…Thicker than Water’ is a fast-paced romantic read – perfect as the nights draw in. I enjoyed snuggling down and getting lost in the fantasy – what girl doesn’t dream, after all, of her own Jake Devlin?… ~ Amazon Review
As I’ve stated previously, nearly each of my published work contains a mention of Elvis, even if only briefly. Below are a few samples from a handful of books…
Available now, but will be released on August 14th as part of a boxed set with other Tales of the Scrimshaw Doll Stories by other authors
Thicker Than Water – Tales of the Scrimshaw Doll
Jake fell silent and flipped on the radio. “Suspicious Minds” by Elvis was playing. She glanced at him from the corner of her eye. Did he remember how much she liked Elvis? How he’d teased her unmercifully about it? Nothing showed on his face, but he must remember. Or had he shoved every memory of their time together out of his mind?
Ravyn crossed her arms and leaned back in her chair, purposely keeping her gaze above chest level so she wouldn’t see the way the tool belt slanted across his lean hips. “What do you want to know about me? I make candles and jewelry. I have one sister and a mother. I live alone. No pets. I like long walks in the rain and old music . . . you know, Otis Redding, The Platters, Elvis Presley. Anything else?”
He gave a satisfied smile. “See? Was that so hard? My turn. I work construction, and I have two sisters and two parents. One dog, a golden retriever named Dog. I don’t like long walks anywhere, and I’m not crazy about oldies. Not crazy about Elvis’s music, although the later stuff was pretty good. I like his movies, though.”
Caster’s Unfriendly Ghost (Coming this Fall)

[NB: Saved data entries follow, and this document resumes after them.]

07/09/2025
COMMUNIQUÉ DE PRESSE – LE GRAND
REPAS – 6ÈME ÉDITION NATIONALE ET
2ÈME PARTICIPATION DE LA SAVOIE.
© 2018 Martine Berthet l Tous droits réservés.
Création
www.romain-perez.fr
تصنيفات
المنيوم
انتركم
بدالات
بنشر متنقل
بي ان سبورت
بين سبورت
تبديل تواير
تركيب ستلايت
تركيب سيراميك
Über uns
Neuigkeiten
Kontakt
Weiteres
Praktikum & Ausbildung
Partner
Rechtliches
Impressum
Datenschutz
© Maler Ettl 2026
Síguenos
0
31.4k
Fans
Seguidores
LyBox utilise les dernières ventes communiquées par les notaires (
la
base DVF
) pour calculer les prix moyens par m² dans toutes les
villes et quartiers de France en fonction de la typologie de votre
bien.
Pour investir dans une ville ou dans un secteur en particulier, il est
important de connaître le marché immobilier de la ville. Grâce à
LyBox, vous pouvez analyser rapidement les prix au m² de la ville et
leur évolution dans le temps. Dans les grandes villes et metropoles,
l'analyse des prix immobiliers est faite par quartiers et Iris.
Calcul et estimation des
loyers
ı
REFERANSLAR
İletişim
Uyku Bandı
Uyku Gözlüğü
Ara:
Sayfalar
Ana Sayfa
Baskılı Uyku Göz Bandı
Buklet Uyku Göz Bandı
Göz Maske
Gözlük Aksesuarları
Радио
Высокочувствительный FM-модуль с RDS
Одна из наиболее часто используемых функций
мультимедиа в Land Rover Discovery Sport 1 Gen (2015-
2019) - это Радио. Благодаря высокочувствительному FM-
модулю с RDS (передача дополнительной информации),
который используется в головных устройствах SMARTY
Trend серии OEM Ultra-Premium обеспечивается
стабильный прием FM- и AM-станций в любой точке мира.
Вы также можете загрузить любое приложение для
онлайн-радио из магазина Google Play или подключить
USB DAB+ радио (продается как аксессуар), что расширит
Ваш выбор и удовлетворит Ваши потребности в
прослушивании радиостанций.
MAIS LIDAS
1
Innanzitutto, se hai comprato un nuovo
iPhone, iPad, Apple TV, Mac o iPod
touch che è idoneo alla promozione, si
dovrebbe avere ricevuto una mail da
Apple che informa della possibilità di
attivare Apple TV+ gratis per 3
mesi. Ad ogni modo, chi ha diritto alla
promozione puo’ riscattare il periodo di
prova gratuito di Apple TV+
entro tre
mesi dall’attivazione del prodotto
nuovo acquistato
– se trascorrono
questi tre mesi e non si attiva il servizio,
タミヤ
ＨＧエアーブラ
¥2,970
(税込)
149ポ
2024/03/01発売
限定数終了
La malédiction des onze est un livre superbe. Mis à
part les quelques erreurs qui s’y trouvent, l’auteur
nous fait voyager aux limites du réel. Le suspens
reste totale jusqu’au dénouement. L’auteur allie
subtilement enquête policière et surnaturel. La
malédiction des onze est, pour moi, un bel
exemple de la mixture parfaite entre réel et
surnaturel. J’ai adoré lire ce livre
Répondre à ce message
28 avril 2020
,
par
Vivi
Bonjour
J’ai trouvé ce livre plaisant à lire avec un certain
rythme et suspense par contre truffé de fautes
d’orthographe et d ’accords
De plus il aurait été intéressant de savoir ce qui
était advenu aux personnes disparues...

“But one of my foster moms, Della, was different. She was good to me. She loved me. Really loved me. She was an excellent cook, and my favorite thing she made was peach pancakes. We’d sit together in the kitchen in the early morning hours before anyone else was awake, and we’d talk about…everything. She was the first person in my life who made me feel important. Who really seemed to care about me.” She paused. Bittersweet memories assailed her. Della’s comforting hugs. Her special smile. Listening to Elvis Presley music with her and watching her sweet face as she seemed transported to another time. Then, the night her husband came home from the hospital, looking ten years older…
“Suspicious Minds” by Elvis came on the radio and I turned it up, feeling my spirits lift. I had inadvertently become an Elvis fan in college while doing a paper on the impact of celebrities on society. Whether or not one appreciated Elvis’ talent, there was no denying he was a phenomenon, the likes of which had never been seen before and would probably never be seen again. Not only did I find I loved his music, I’d discovered why he had the impact he had. He had this boyish, southern charm, but at the same time, a deeply embedded raw sexuality that was powerful and intoxicating. It was fortunate that he only used that power for entertainment. If he’d been a terrorist or a cult leader, he could have easily taken over the world. I was only six when he died, a few years younger than his daughter. Had I been ten years older, I was certain I’d have been a part of the frenzied, screaming masses, fainting and tossing my panties up on stage.
He hesitated, clearing his throat before speaking. “I’ve observed a lot of people over the centuries.” He stared past her shoulder. “I remember one time you came out here, your Walkman hanging from your ear. You stood right over there. All by yourself. Dancing.”
A heated flush rose to her face. “You saw that?” She laughed to cover her embarrassment. “I was listening to Elvis Presley music. It made me feel better somehow. I guess that makes me a dork.”
He shook his head. “No. Your goofy dance made you a dork.”
“Hey!” she said with mock indignation. Then she shrugged. “It was kind of goofy.”
“Elvis, though. Not a bad choice. He was a talented guy. Nice guy.”
“You knew him?” A horrifying thought struck her. “Did you…”
“No. No, I didn’t take him. I took someone at one of his concerts. Afterward, I was curious. I followed Elvis around for a few days. I was awed by the effect he had on people. They were so drawn to him.”
“I can see why.” She cocked her head. “I bet you’ve met a lot of famous people. I never really thought about that. You can go anywhere, can’t you?”
End of Lonely Street (Coming January 7, 2015)
Mapleton, Tennessee, November, 1957
Toby Lawson closed her eyes and shut out all sounds of the diner, except for Elvis Presley’s voice. He was crooning about how she was the only one for him…no matter where he went or what he did… he’d spend his whole life loving her…
Rough hands landed on her waist and shattered the fantasy. She caught a whiff of hair tonic and too much cologne, and she snapped her eyes open. Wes Markham’s hateful face replaced the image of Elvis’ beautiful, crooked smile and smoldering blue eyes.